Weelll…the One Drop Rule only goes one way, except, perhaps, in a society where everyone is black…like Tsalal, for example.  Which is where the expeditionary crew in Pym ends up, with predictable consequences for Arthur Gordon Pym.  It’s the ultimate literary irony of the book.  And just how did the writer ever get his manuscript to print, anyway..?


Our Civil War

April 13, 2011

This week is the 150th anniversary of the start of the American Civil War.  Also known as:  The War Between the States; The War of Succession; War of Southern/Northern Agression; and The War for Southern Independence, among others things.   I prefer The War of Southern Rebellion or The Slave Society Rebellion Against the Union.  No matter how you spin it, and the spins are mighty, the cause of the war was slavery.
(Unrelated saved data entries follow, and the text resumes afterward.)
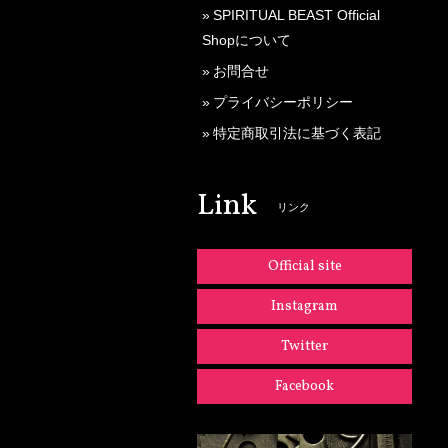
SPIRITUAL BEAST Official
Shopについて
お問合せ
プライバシーポリシー
特定商取引法に基づく表記
Link
リンク
Official site
Instagram
Twitter
Facebook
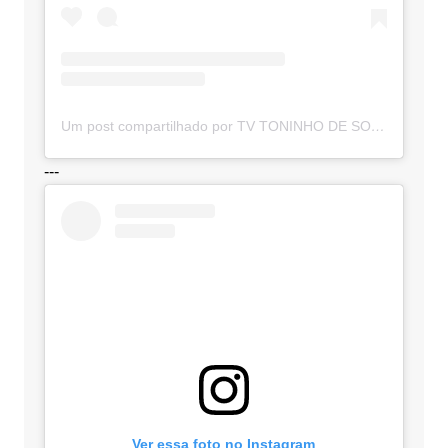
Um post compartilhado por TV TONINHO DE SOUZA (@toninhodesouzamt)
---
Ver essa foto no Instagram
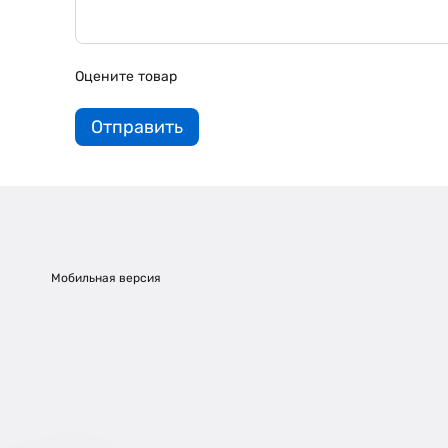
Оцените товар
Отправить
Мобильная версия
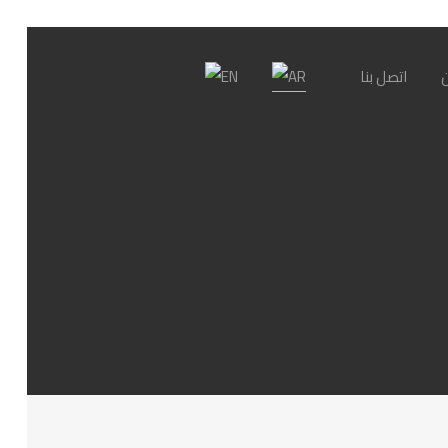
اتصل بنا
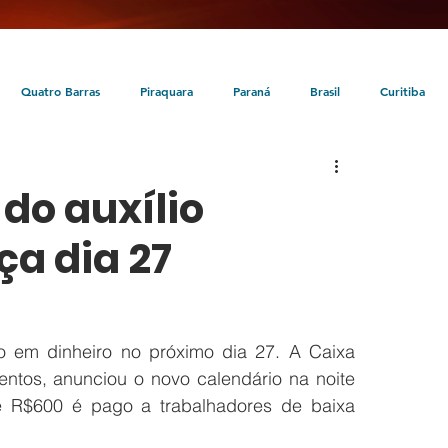
Quatro Barras
Piraquara
Paraná
Brasil
Curitiba
da
Tunas do Paraná
Cultura
Turismo
Entretenimento
do auxílio
a dia 27
 em dinheiro no próximo dia 27. A Caixa 
tos, anunciou o novo calendário na noite 
e R$600 é pago a trabalhadores de baixa 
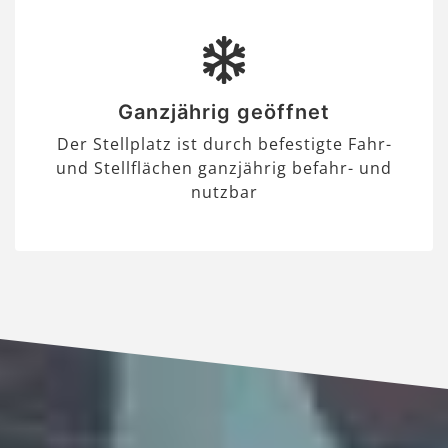
Ganzjährig geöffnet
Der Stellplatz ist durch befestigte Fahr-
und Stellflächen ganzjährig befahr- und
nutzbar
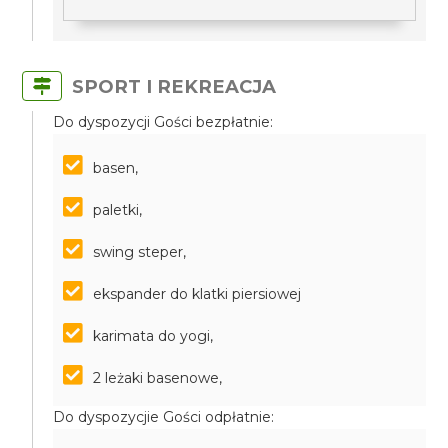
SPORT I REKREACJA
Do dyspozycji Gości bezpłatnie:
basen,
paletki,
swing steper,
ekspander do klatki piersiowej
karimata do yogi,
2 leżaki basenowe,
Do dyspozycjie Gości odpłatnie:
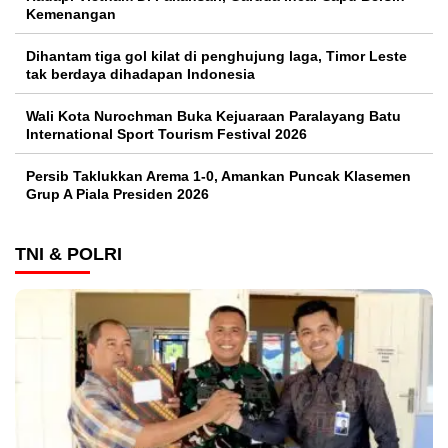
Kemenangan
Dihantam tiga gol kilat di penghujung laga, Timor Leste
tak berdaya dihadapan Indonesia
Wali Kota Nurochman Buka Kejuaraan Paralayang Batu
International Sport Tourism Festival 2026
Persib Taklukkan Arema 1-0, Amankan Puncak Klasemen
Grup A Piala Presiden 2026
TNI & POLRI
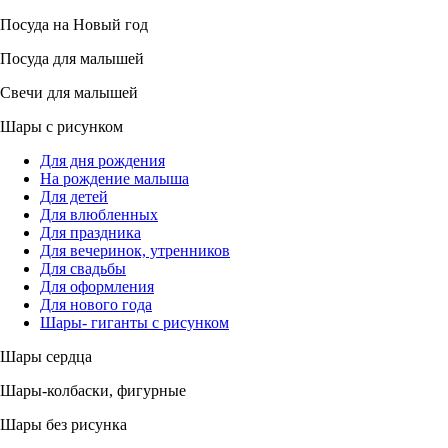
Посуда на Новый год
Посуда для малышей
Свечи для малышей
Шары с рисунком
Для дня рождения
На рождение малыша
Для детей
Для влюбленных
Для праздника
Для вечеринок, утренников
Для свадьбы
Для оформления
Для нового года
Шары- гиганты с рисунком
Шары сердца
Шары-колбаски, фигурные
Шары без рисунка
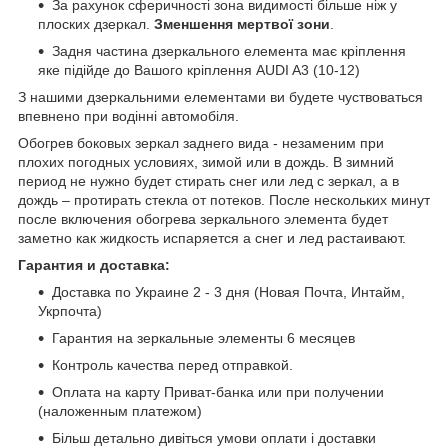
За рахунок сферичності зона видимості більше ніж у
плоских дзеркал.
Зменшення мертвої зони
.
Задня частина дзеркального елемента має кріплення
яке підійде до Вашого кріплення AUDI A3 (10-12)
З нашими дзеркальними елементами ви будете чуствоваться
впевнено при водінні автомобіля.
Обогрев боковых зеркал заднего вида - незаменим при
плохих погодных условиях, зимой или в дождь. В зимний
период не нужно будет стирать снег или лед с зеркал, а в
дождь – протирать стекла от потеков. После нескольких минут
после включения обогрева зеркального элемента будет
заметно как жидкость испаряется а снег и лед растаивают.
Гарантия и доставка:
Доставка по Украине 2 - 3 дня (Новая Почта, Интайм,
Укрпочта)
Гарантия на зеркальные элементы 6 месяцев
Контроль качества перед отправкой.
Оплата на карту Приват-банка или при получении
(наложенным платежом)
Більш детально дивіться умови оплати і доставки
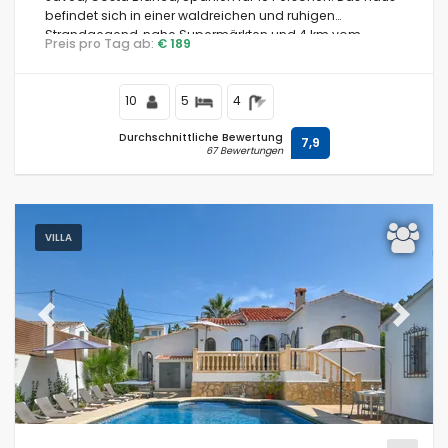
befindet sich in einer waldreichen und ruhigen
Strandgegend, nahe Supermärkten und 4 km vom
Preis pro Tag ab:
€ 189
Strand La Granadella, Jávea entfernt.
10
5
4
Durchschnittliche Bewertung
7,9
67 Bewertungen
VILLA
Previous
Next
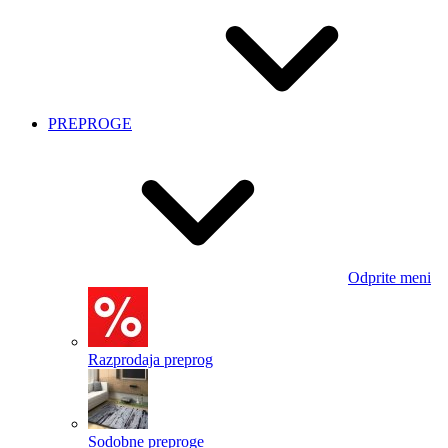
PREPROGE
Odprite meni
Razprodaja preprog
Sodobne preproge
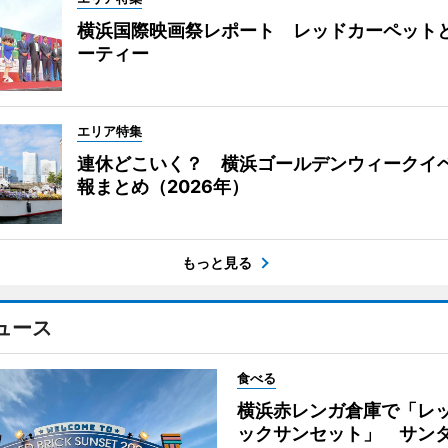
横浜国際映画祭レポート レッドカーペット
ーティー
エリア特集
連休どこいく？ 横浜ゴールデンウィークイ
報まとめ（2026年）
もっと見る
ュース
食べる
横浜赤レンガ倉庫で「レ
ックサンセット」 サン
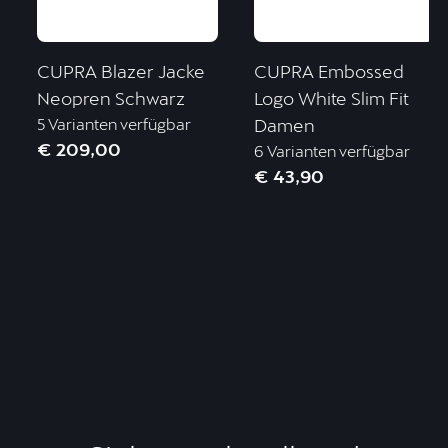
CUPRA Blazer Jacke
CUPRA Embossed
Neopren Schwarz
Logo White Slim Fit
5 Varianten verfügbar
Damen
€ 209,00
6 Varianten verfügbar
€ 43,90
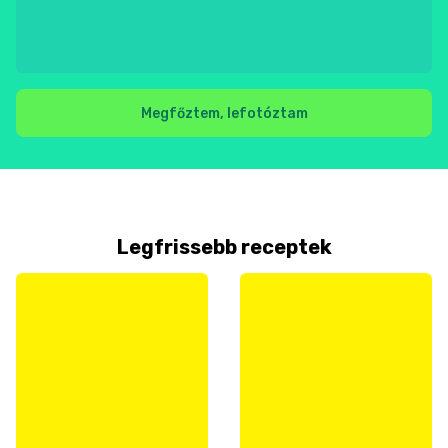
Megfőztem, lefotóztam
Legfrissebb receptek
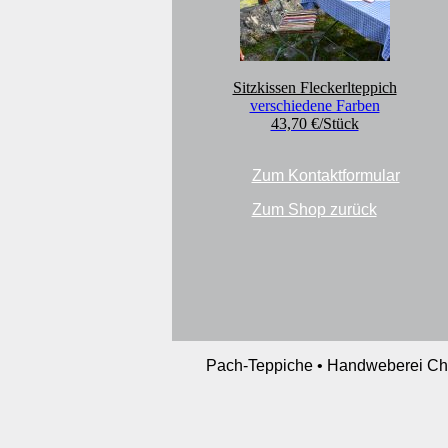
Sitzkissen Fleckerlteppich
verschiedene Farben
43,70 €/Stück
Zum Kontaktformular
Zum Shop zurück
Pach-Teppiche • Handweberei Cherd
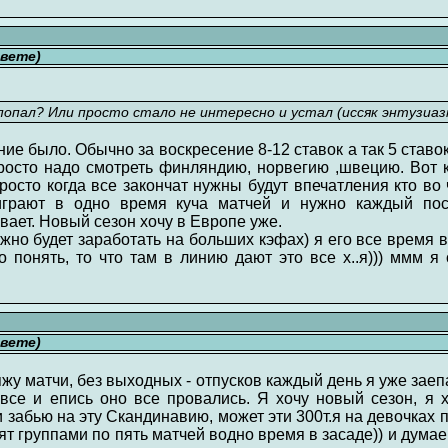
свете)
 попал? Или просто стало не интересно и устал (иссяк энтузиа
ие было. Обычно за воскресение 8-12 ставок а так 5 ставо
росто надо смотреть финляндию, норвегию ,швецию. Вот 
просто когда все закончат нужны будут впечатления кто во 
играют в одно время куча матчей и нужно каждый пос
вает. Новый сезон хочу в Европе уже.
но будет заработать на больших кэфах) я его все время 
 понять, то что там в линию дают это все х..я))) ммм 
свете)
жу матчи, без выходных - отпусков каждый день я уже заеп
все и епись оно все провались. Я хочу новый сезон, я 
и забью на эту Скандинавию, может эти 300т.я на девочках п
ят группами по пять матчей водно время в засаде)) и думае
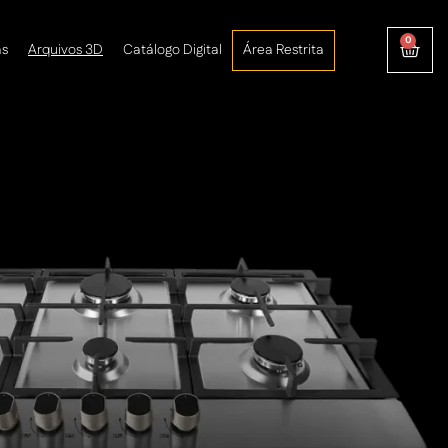
0
as
Arquivos 3D
Catálogo Digital
Área Restrita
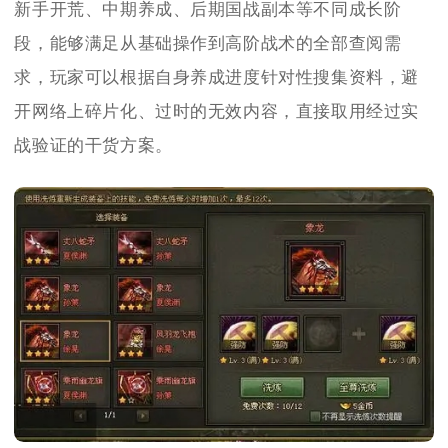
新手开荒、中期养成、后期国战副本等不同成长阶
段，能够满足从基础操作到高阶战术的全部查阅需
求，玩家可以根据自身养成进度针对性搜集资料，避
开网络上碎片化、过时的无效内容，直接取用经过实
战验证的干货方案。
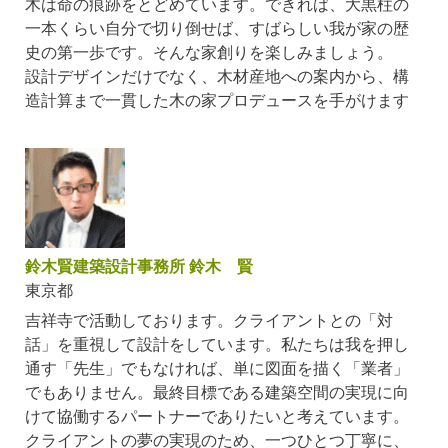
木は命の痕跡をとどめています。できれば、大黒柱の
一本くらい自分で切り倒せば、すばらしい我が家の歴
史の第一歩です。そんな家創りを楽しみましょう。
設計デザインだけでなく、木材産地への案内から、構
造計算まで一貫した木の家プロデュースを手がけます
鈴木賢建築設計事務所 鈴木 賢
東京都
吉祥寺で活動しております。クライアントとの「対
話」を重視して設計をしています。私たちは我を押し
通す「先生」でもなければ、単に図面を描く「業者」
でもありません。最終目標である建築空間の実現に向
けて協働するパートナーでありたいと考えています。
クライアントの夢の実現のため、一つひとつ丁寧に、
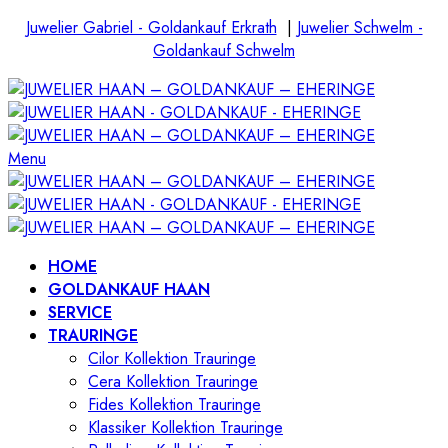
Juwelier Gabriel - Goldankauf Erkrath
|
Juwelier Schwelm -
Goldankauf Schwelm
Menu
HOME
GOLDANKAUF HAAN
SERVICE
TRAURINGE
Cilor Kollektion Trauringe
Cera Kollektion Trauringe
Fides Kollektion Trauringe
Klassiker Kollektion Trauringe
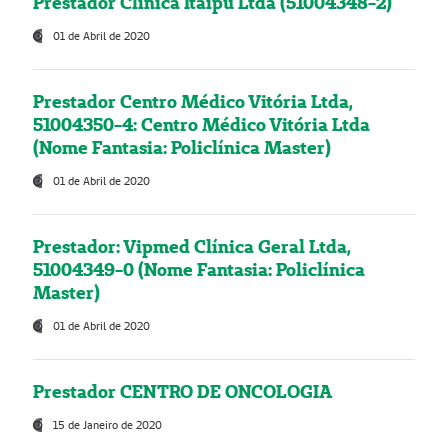
Prestador Clínica Itaipú Ltda (51004348-2)
01 de Abril de 2020
Prestador Centro Médico Vitória Ltda,
51004350-4: Centro Médico Vitória Ltda
(Nome Fantasia: Policlínica Master)
01 de Abril de 2020
Prestador: Vipmed Clínica Geral Ltda,
51004349-0 (Nome Fantasia: Policlínica
Master)
01 de Abril de 2020
Prestador CENTRO DE ONCOLOGIA
15 de Janeiro de 2020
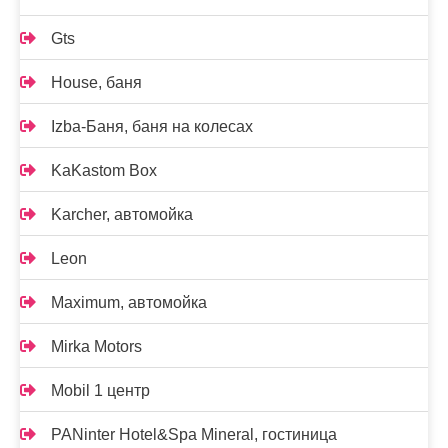
Gts
House, баня
Izba-Баня, баня на колесах
KaKastom Box
Karcher, автомойка
Leon
Maximum, автомойка
Mirka Motors
Mobil 1 центр
PANinter Hotel&Spa Mineral, гостиница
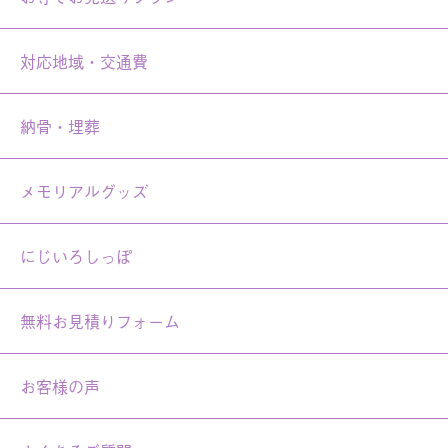
対応地域・交通費
納骨・埋葬
メモリアルグッズ
にじいろしっぽ
無料お見積りフォーム
お客様の声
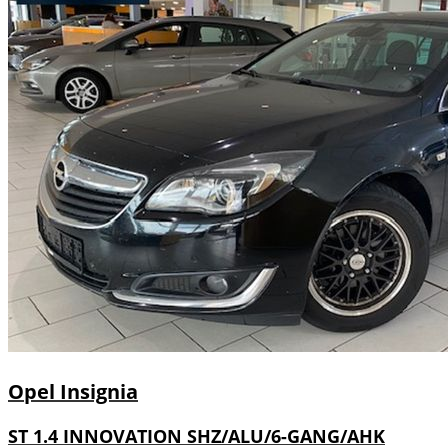
Opel
Insignia
ST 1.4 INNOVATION SHZ/ALU/6-GANG/AHK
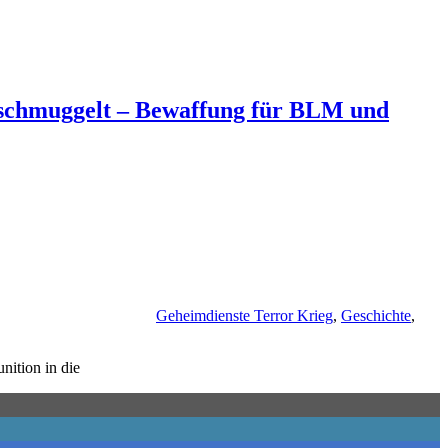
eschmuggelt – Bewaffung für BLM und
Geheimdienste Terror Krieg
,
Geschichte
,
nition in die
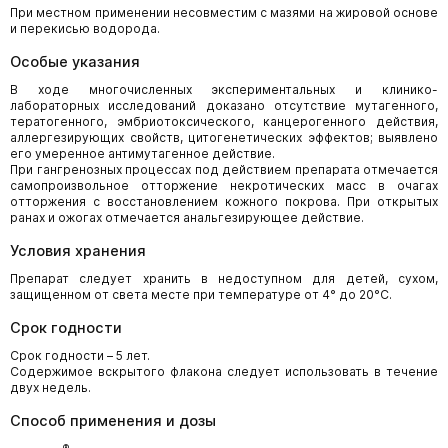
При местном применении несовместим с мазями на жировой основе
и перекисью водорода.
Особые указания
В ходе многочисленных экспериментальных и клинико-
лабораторных исследований доказано отсутствие мутагенного,
тератогенного, эмбриотоксического, канцерогенного действия,
аллергезирующих свойств, цитогенетических эффектов; выявлено
его умеренное антимутагенное действие.
При гангренозных процессах под действием препарата отмечается
самопроизвольное отторжение некротических масс в очагах
отторжения с восстановлением кожного покрова. При открытых
ранах и ожогах отмечается анальгезирующее действие.
Условия хранения
Препарат следует хранить в недоступном для детей, сухом,
защищенном от света месте при температуре от 4° до 20°С.
Срок годности
Срок годности – 5 лет.
Содержимое вскрытого флакона следует использовать в течение
двух недель.
Способ применения и дозы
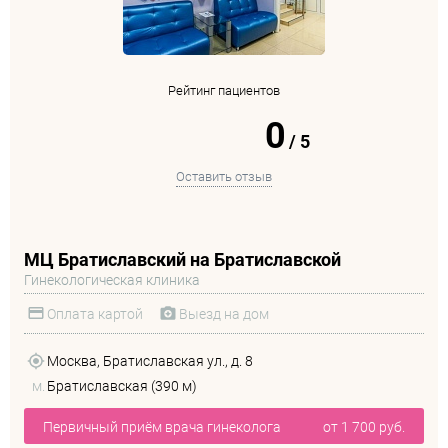
Рейтинг пациентов
0
/
5
Оставить отзыв
МЦ Братиславский на Братиславской
Гинекологическая клиника
Оплата картой
Выезд на дом
Москва, Братиславская ул., д. 8
м.
Братиславская (390 м)
Первичный приём врача гинеколога
от 1 700 руб.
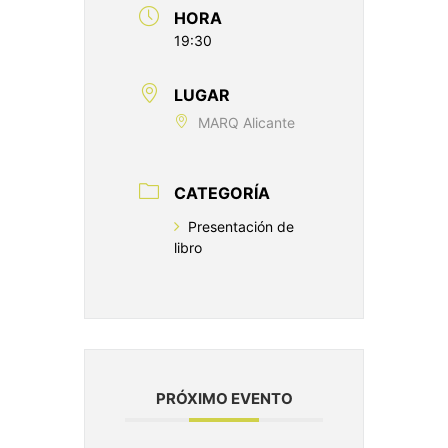
HORA
19:30
LUGAR
MARQ Alicante
CATEGORÍA
Presentación de
libro
PRÓXIMO EVENTO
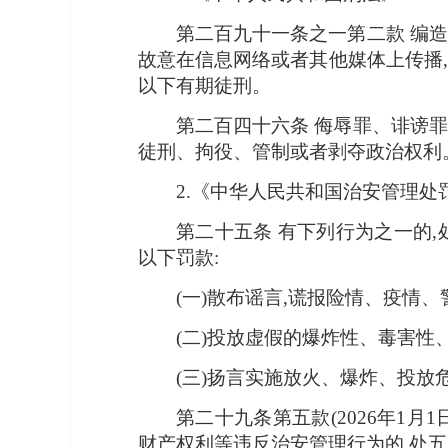
第二百九十一条之一第二款 编造
故意在信息网络或者其他媒体上传播,
以下有期徒刑。
第二百四十六条 侮辱罪、诽谤罪
徒刑、拘役、管制或者剥夺政治权利
2.《中华人民共和国治安管理处
第二十五条 有下列行为之一的,
以下罚款:
(一)散布谣言,谎报险情、疫情
(二)投放虚假的爆炸性、毒害性
(三)扬言实施放火、爆炸、投放
第二十九条第五款(2026年1
财产权利等违反治安管理行为的,处五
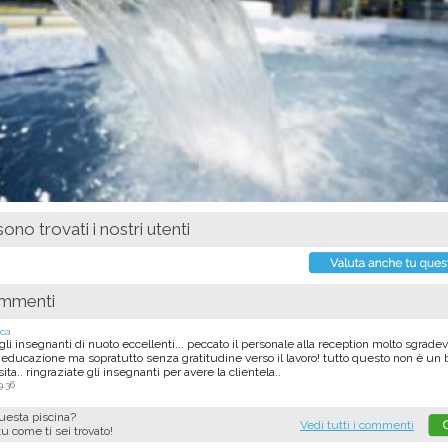
ono trovati i nostri utenti
ommenti
ica
 gli insegnanti di nuoto eccellenti... peccato il personale alla reception molto sgrade
educazione ma sopratutto senza gratitudine verso il lavoro! tutto questo non è un 
sita.. ringraziate gli insegnanti per avere la clientela..
9.36
questa piscina?
Vedi tutti i commenti
tu come ti sei trovato!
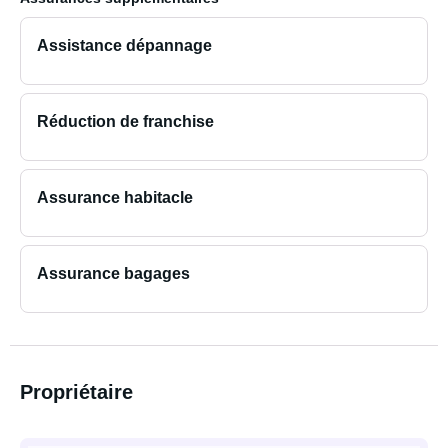
Assistance dépannage
Réduction de franchise
Assurance habitacle
Assurance bagages
Propriétaire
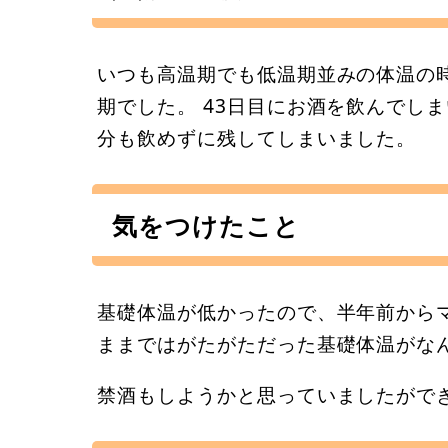
いつも高温期でも低温期並みの体温の
期でした。 43日目にお酒を飲んでし
分も飲めずに残してしまいました。
気をつけたこと
基礎体温が低かったので、半年前から
ままではがたがただった基礎体温がな
禁酒もしようかと思っていましたがで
The South was a society built on slavery, and it could not coexist with the industrializing North.  The southerners rebelled to preserve their way of life, a plantation economy ruled by an elite of large slave owners, and a rabble of whites (antecedents of the storied “white trash“)  who at least weren’t black slaves.  After the war smashed the South, the former slaves enjoyed a brief period of freedom during Reconstruction, but the North made a deal that allowed it to reap the benefits of the South’s resources of agriculture and cheap labor, and left the African-Americans to fend for themselves in the neo-slavery of Jim Crow.  Slavery was done, and that was enough for most in the North.

Not everyone felt this way.  Thaddeus Stevens and his fellows understood that the South had rebelled, and left the Union.  He wanted the leaders of the Confederacy rounded up and shot, or at least imprisoned.  He wanted the plantations confiscated and parceled out to the former slaves, and used to compensate Union veterans.  He wanted the rebel states to be denied congressional representation until they could demonstrate that they deserved it yet again.  His view did not prevail, and the torrent of self-serving, sentimentalizing, dishonest, distorted and reactionary narratives began to pour forth from the North and South.  Today, the Confederate flag flies proudly in many locales – it’s just a cultural thing.  Yep, and I’m sure there are some old Germans who would like to display the swastika and SS skulls, just to preserve that culture…

You cannot understand American culture and politics today if you don’t contemplate the Civil War and its aftermath.